La numérisation du secteur médiocre allemand n’est plus une question de technologie. La technologie est là, abordable et performante. C’est une question de gestion. 53 pour cent des entreprises échouent en raison de la gestion, pas en raison de la logicielle. Pour le conseil d’administration, cela signifie : pas d’investissement en nouveaux outils, mais en capacité de l’organisation à utiliser les outils existants. L’Allemagne a progressé de 16ème à 14ème place dans le classement EU. C’est un début, mais pas une raison de s’apaiser. La distance aux leaders s’élargit, et 78 pour cent des entreprises craignent un déséquilibre économique. Les chiffres sont clairs. La responsabilité incombe au conseil d’administration.
14ème place parmi 27 États membres de l’UE (août 2025).
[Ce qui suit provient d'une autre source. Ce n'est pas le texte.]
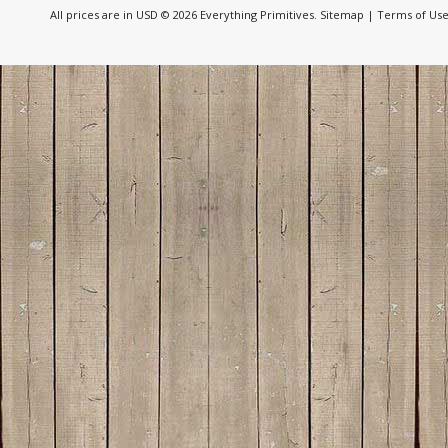
All prices are in
USD
© 2026 Everything Primitives.
Sitemap
|
Terms of Us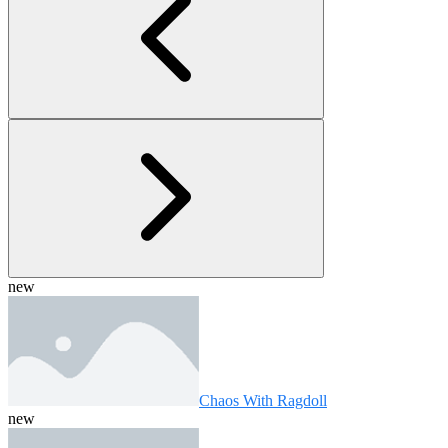
new
Chaos With Ragdoll
new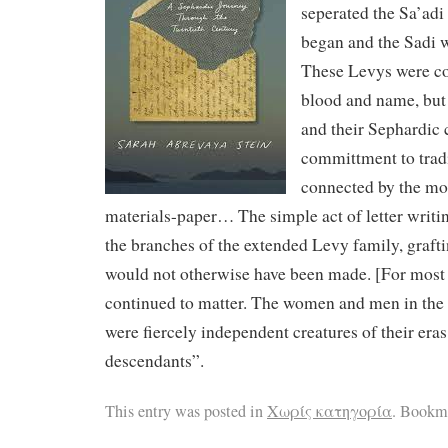
seperated the Sa’ad
began and the Sadi 
These Levys were co
blood and name, but 
and their Sephardic c
committment to tradi
connected by the mos
materials-paper… The simple act of letter writi
the branches of the extended Levy family, graft
would not otherwise have been made. [For most 
continued to matter. The women and men in the
were fiercely independent creatures of their eras
descendants”.
This entry was posted in
Χωρίς κατηγορία
. Bookm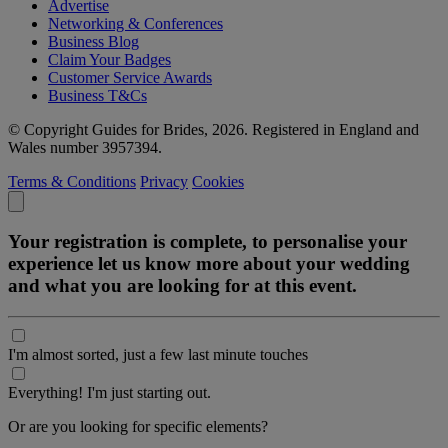
Advertise
Networking & Conferences
Business Blog
Claim Your Badges
Customer Service Awards
Business T&Cs
© Copyright Guides for Brides, 2026. Registered in England and
Wales number 3957394.
Terms & Conditions
Privacy
Cookies
Your registration is complete, to personalise your
experience let us know more about your wedding
and what you are looking for at this event.
I'm almost sorted, just a few last minute touches
Everything! I'm just starting out.
Or are you looking for specific elements?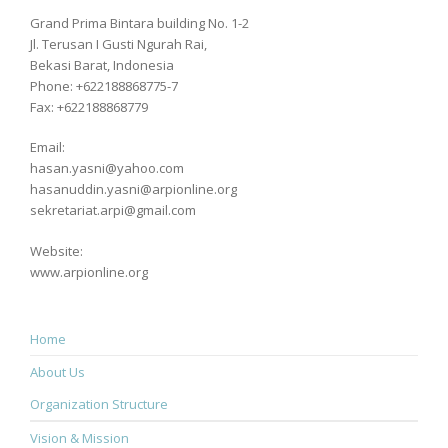
Grand Prima Bintara building No. 1-2
Jl. Terusan I Gusti Ngurah Rai,
Bekasi Barat, Indonesia
Phone: +622188868775-7
Fax: +622188868779
Email:
hasan.yasni@yahoo.com
hasanuddin.yasni@arpionline.org
sekretariat.arpi@gmail.com
Website:
www.arpionline.org
Home
About Us
Organization Structure
Vision & Mission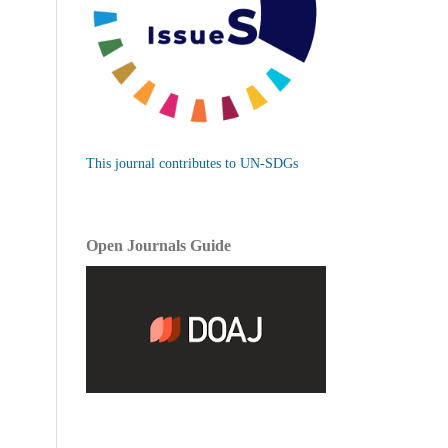
This journal contributes to UN-SDGs
Open Journals Guide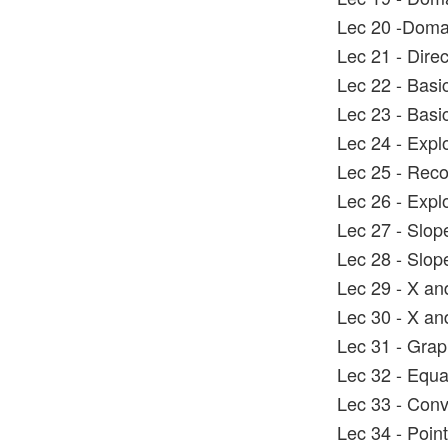
Lec 20 -Doma
Lec 21 - Direc
Lec 22 - Basi
Lec 23 - Basi
Lec 24 - Explo
Lec 25 - Reco
Lec 26 - Explo
Lec 27 - Slope
Lec 28 - Slo
Lec 29 - X an
Lec 30 - X an
Lec 31 - Graph
Lec 32 - Equat
Lec 33 - Conve
Lec 34 - Poin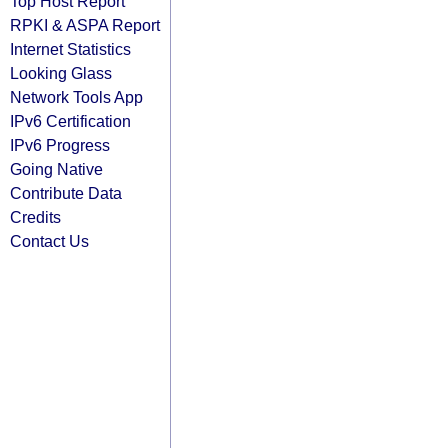
Top Host Report
RPKI & ASPA Report
Internet Statistics
Looking Glass
Network Tools App
IPv6 Certification
IPv6 Progress
Going Native
Contribute Data
Credits
Contact Us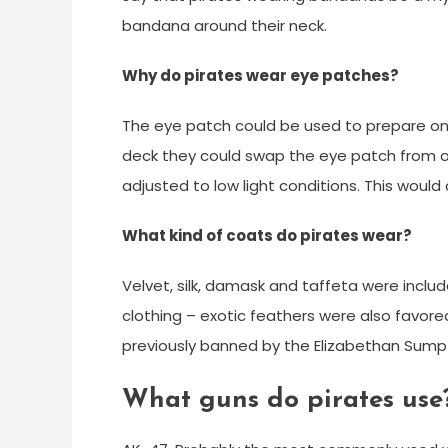
bandana around their neck.
Why do pirates wear eye patches?
The eye patch could be used to prepare on
deck they could swap the eye patch from o
adjusted to low light conditions. This would 
What kind of coats do pirates wear?
Velvet, silk, damask and taffeta were includ
clothing – exotic feathers were also favored
previously banned by the Elizabethan Sump
What guns do pirates use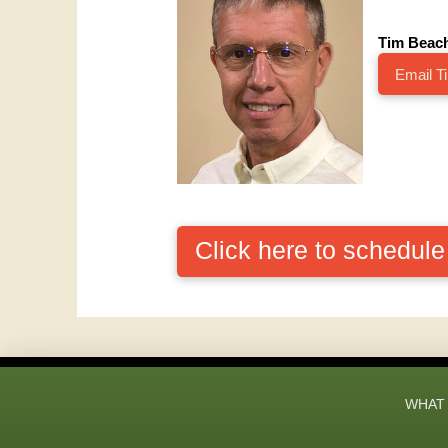
Tim Beac
Email T
Click here to schedul
WHAT 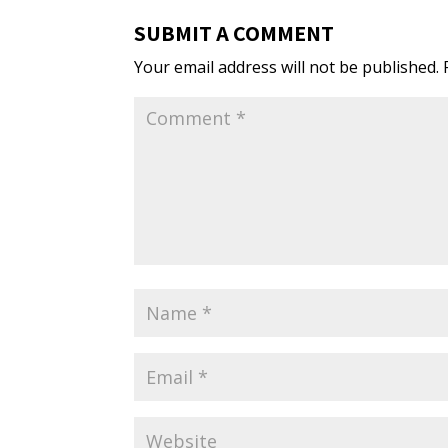
SUBMIT A COMMENT
Your email address will not be published.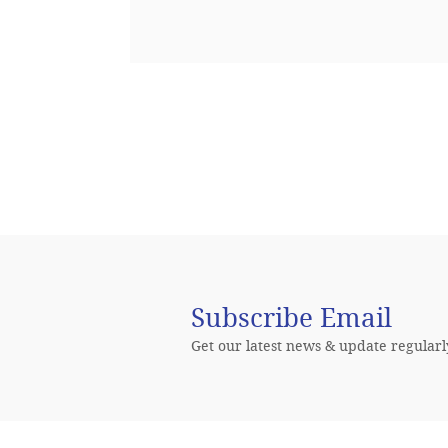
 sed quia
Subscribe Email
Get our latest news & update regularl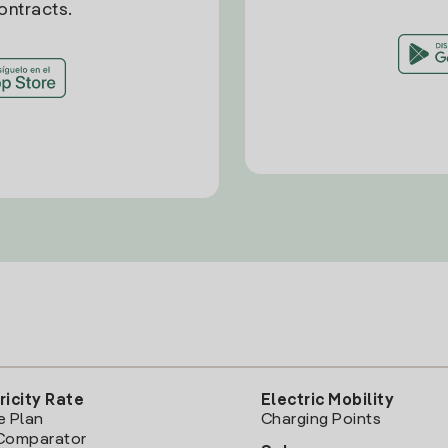
ontracts.
ricity Rate
Electric Mobility
e Plan
Charging Points
Comparator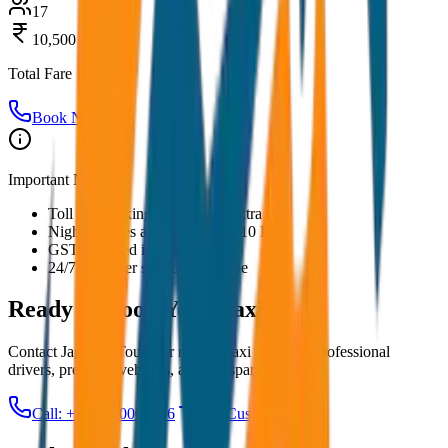
17
10,500
Total Fare
Book Now
Important Notes:
Toll and parking charges are extra
Night charges applicable after 10 PM
GST included in all prices
24/7 customer support available
Ready to Book Your
Taxi?
Contact JagNish Tours for reliable taxi services. Professional
drivers, premium vehicles, and transparent pricing.
Call: +91 7230001706
Get Custom Quote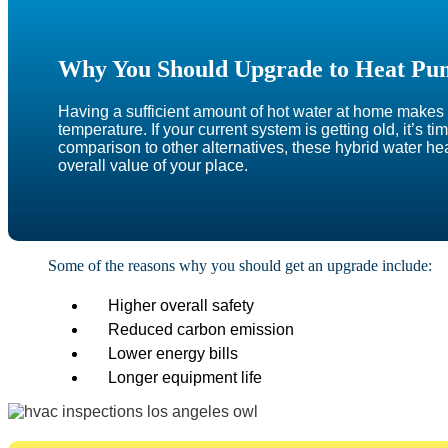
Why You Should Upgrade to Heat Pu
Having a sufficient amount of hot water at home makes a
temperature. If your current system is getting old, it’s 
comparison to other alternatives, these hybrid water he
overall value of your place.
Some of the reasons why you should get an upgrade include:
Higher overall safety
Reduced carbon emission
Lower energy bills
Longer equipment life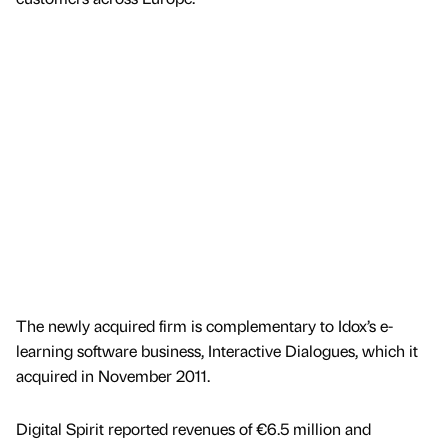
The newly acquired firm is complementary to Idox’s e-
learning software business, Interactive Dialogues, which it
acquired in November 2011.
Digital Spirit reported revenues of €6.5 million and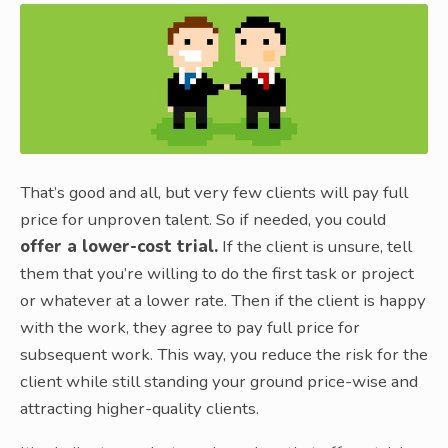
That’s good and all, but very few clients will pay full
price for unproven talent. So if needed, you could
offer a lower-cost trial.
If the client is unsure, tell
them that you’re willing to do the first task or project
or whatever at a lower rate. Then if the client is happy
with the work, they agree to pay full price for
subsequent work. This way, you reduce the risk for the
client while still standing your ground price-wise and
attracting higher-quality clients.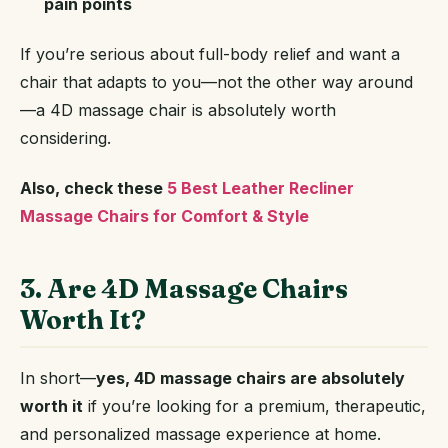
pain points
If you’re serious about full-body relief and want a
chair that adapts to you—not the other way around
—a 4D massage chair is absolutely worth
considering.
Also, check these
5 Best Leather Recliner
Massage Chairs for Comfort & Style
3. Are 4D Massage Chairs
Worth It?
In short—
yes, 4D massage chairs are absolutely
worth it
if you’re looking for a premium, therapeutic,
and personalized massage experience at home.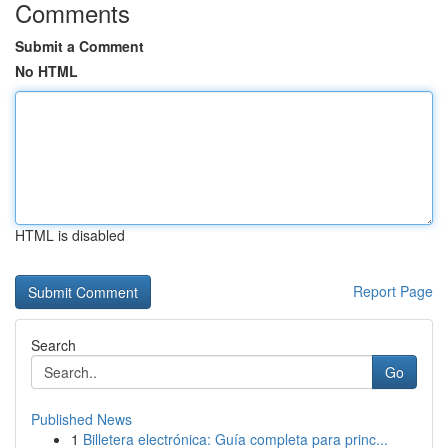
Comments
Submit a Comment
No HTML
HTML is disabled
Report Page
Search
Go
Published News
1
Billetera electrónica: Guía completa para princ...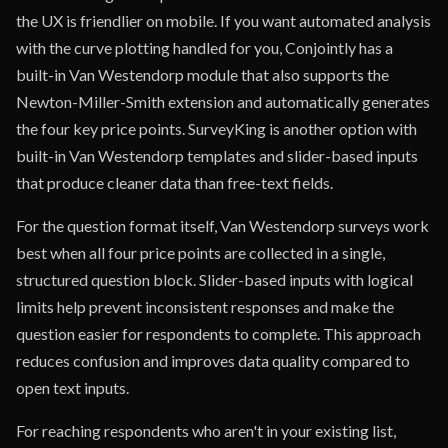
the UX is friendlier on mobile. If you want automated analysis
with the curve plotting handled for you, Conjointly has a
built-in Van Westendorp module that also supports the
Newton-Miller-Smith extension and automatically generates
the four key price points. SurveyKing is another option with
built-in Van Westendorp templates and slider-based inputs
that produce cleaner data than free-text fields.
For the question format itself, Van Westendorp surveys work
best when all four price points are collected in a single,
structured question block. Slider-based inputs with logical
limits help prevent inconsistent responses and make the
question easier for respondents to complete. This approach
reduces confusion and improves data quality compared to
open text inputs.
For reaching respondents who aren't in your existing list,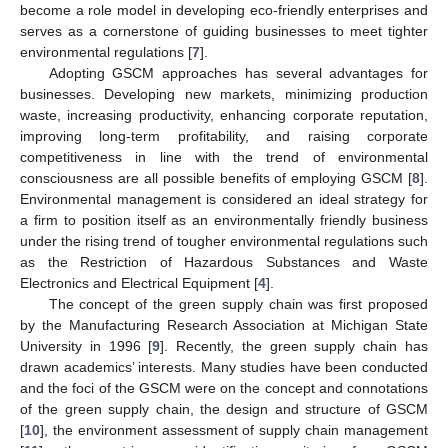
become a role model in developing eco-friendly enterprises and
serves as a cornerstone of guiding businesses to meet tighter
environmental regulations [
7
].
Adopting GSCM approaches has several advantages for
businesses. Developing new markets, minimizing production
waste, increasing productivity, enhancing corporate reputation,
improving long-term profitability, and raising corporate
competitiveness in line with the trend of environmental
consciousness are all possible benefits of employing GSCM [
8
].
Environmental management is considered an ideal strategy for
a firm to position itself as an environmentally friendly business
under the rising trend of tougher environmental regulations such
as the Restriction of Hazardous Substances and Waste
Electronics and Electrical Equipment [
4
].
The concept of the green supply chain was first proposed
by the Manufacturing Research Association at Michigan State
University in 1996 [
9
]. Recently, the green supply chain has
drawn academics’ interests. Many studies have been conducted
and the foci of the GSCM were on the concept and connotations
of the green supply chain, the design and structure of GSCM
[
10
], the environment assessment of supply chain management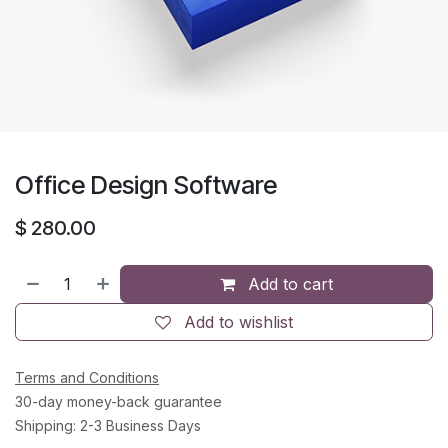
Office Design Software
$
280.00
Add to cart
Add to wishlist
Terms and Conditions
30-day money-back guarantee
Shipping: 2-3 Business Days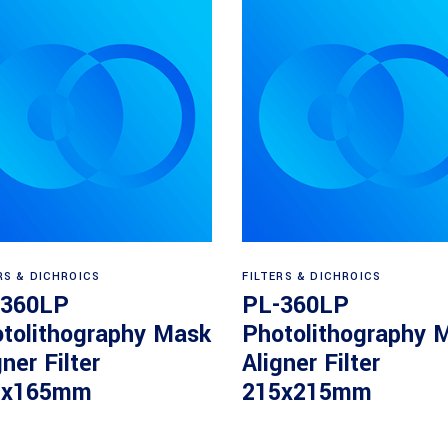
Read more
Read more
RS & DICHROICS
FILTERS & DICHROICS
-360LP
PL-360LP
tolithography Mask
Photolithography 
gner Filter
Aligner Filter
5x165mm
215x215mm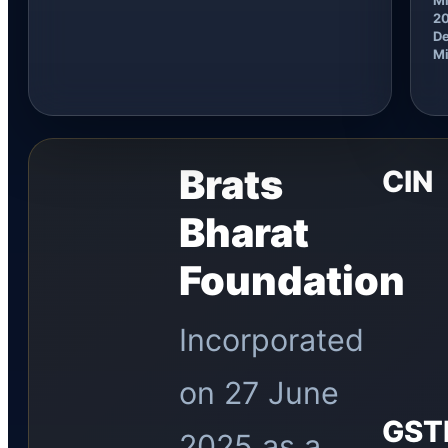
2
De
Mi
Brats
CIN
Bharat
Foundation
Incorporated
on 27 June
GST
2025 as a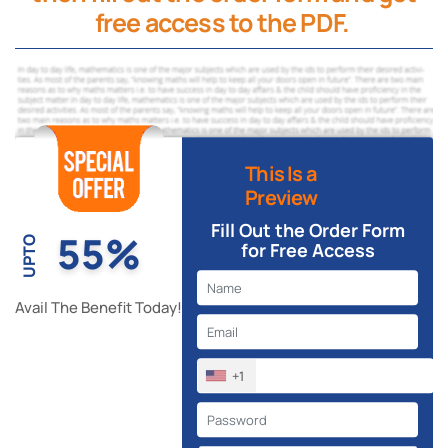
free access to the PDF.
This Is a
Preview
Fill Out the Order Form
55%
UPTO
for Free Access
Avail The Benefit Today!
+1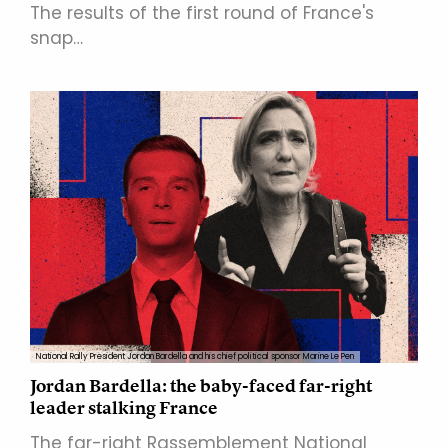
The results of the first round of France's
snap…
National Rally President Jordan Bardella and his chief political sponsor Marine Le Pen
Jordan Bardella: the baby-faced far-right
leader stalking France
The far-right Rassemblement National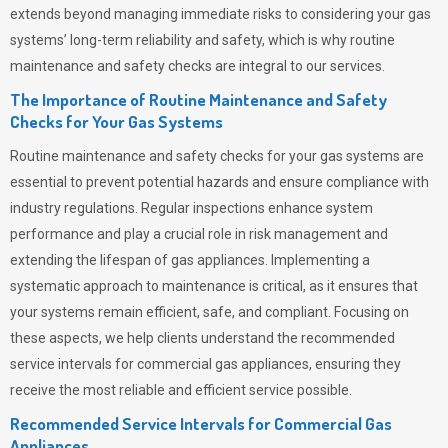
extends beyond managing immediate risks to considering your gas
systems’ long-term reliability and safety, which is why routine
maintenance and safety checks are integral to our services.
The Importance of Routine Maintenance and Safety
Checks for Your Gas Systems
Routine maintenance and safety checks for your gas systems are
essential to prevent potential hazards and ensure compliance with
industry regulations. Regular inspections enhance system
performance and play a crucial role in risk management and
extending the lifespan of gas appliances. Implementing a
systematic approach to maintenance is critical, as it ensures that
your systems remain efficient, safe, and compliant. Focusing on
these aspects, we help clients understand the recommended
service intervals for commercial gas appliances, ensuring they
receive the most reliable and efficient service possible.
Recommended Service Intervals for Commercial Gas
Appliances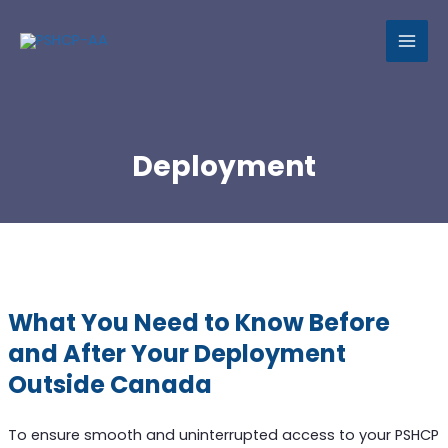
MAI
MEN
Deployment
What You Need to Know Before
and After Your Deployment
Outside Canada
To ensure smooth and uninterrupted access to your PSHCP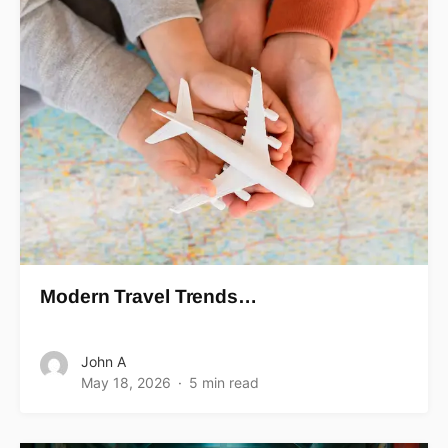
Modern Travel Trends…
John A
May 18, 2026
5 min read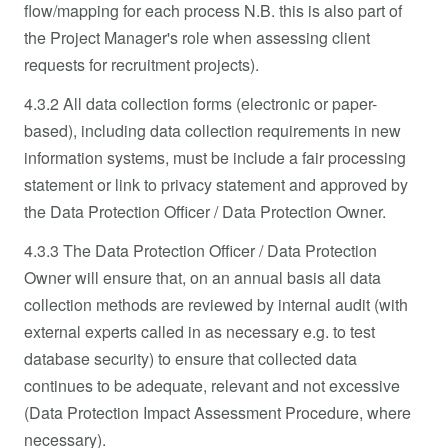
flow/mapping for each process N.B. this is also part of
the Project Manager's role when assessing client
requests for recruitment projects).
4.3.2 All data collection forms (electronic or paper-
based), including data collection requirements in new
information systems, must be include a fair processing
statement or link to privacy statement and approved by
the Data Protection Officer / Data Protection Owner.
4.3.3 The Data Protection Officer / Data Protection
Owner will ensure that, on an annual basis all data
collection methods are reviewed by internal audit (with
external experts called in as necessary e.g. to test
database security) to ensure that collected data
continues to be adequate, relevant and not excessive
(Data Protection Impact Assessment Procedure, where
necessary).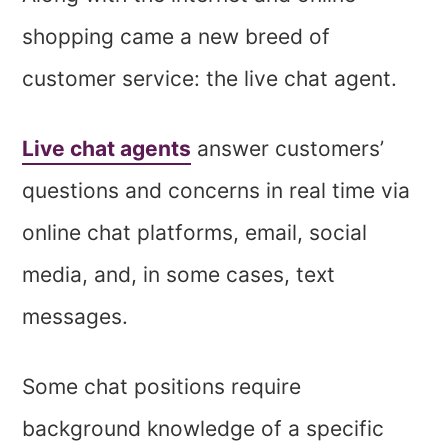
shopping came a new breed of
customer service: the live chat agent.
Live chat agents
answer customers’
questions and concerns in real time via
online chat platforms, email, social
media, and, in some cases, text
messages.
Some chat positions require
background knowledge of a specific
C’est une amélioration de deux places par rapport à l’année précédente. Les pays en tête sont le Danemark, la Finlande, les Pays-Bas et l’Estonie. L’Allemagne se situe au milieu, avec tendance à le mieux, mais bien en arrière des leaders nord-européens.
20 % selon le rapport de la KfW sur la digitalisation. C’est une multiplication par six en six ans. Cependant, McKinsey indique que seuls 6 % des entreprises utilisant KI à travers le monde génèrent un véritable valeur commerciale. La plupart sont encore dans la phase d’expérimentation.
L’étude Bitkom identifie les problèmes de gestion comme la principale cause : 53 % des entreprises ont des difficultés à gérer leur digitalisation. Cela est accompagné d’un manque de main-d’œuvre techniques (149 000 postes de travail en cours de vacance IT), des systèmes hérités et de la double charge liée aux exigences de conformité simultanées (NIS2, AI Act, CSRD).
Le pourcentage des entreprises ayant réalisé des projets de digitalisation a augmenté de 2 points environnemental malgré une conjuncture faible, selon la KfW. Le volume d’investissement absolu varie fortement : les petits entreprises investissent généralement de 10 000 à 50 000 euros par an, les entreprises intermédiaires de 500 000 à 2 millions d’euros. Le pourcentage de l’IT dans le chiffre d’affaires varie de 3 à 6 pour cent selon les secteurs.
Cinq mesures immédiates : premièrement, ancrer la digitalisation comme sujet de conseil avec des KPI trimestriels. Deuxièmement, embaucher un responsable digital ou un conseil de digitalisation. Troisièmement, mettre en œuvre des Quick Wins dans trois à cinq processus au cours des 90 premiers jours. Quatrièmement, combler le manque de main-d’œuvre grâce à des outils Low-Code et des assistants KI. Cinquièmement, utiliser la réglementation comme argument d’investissement.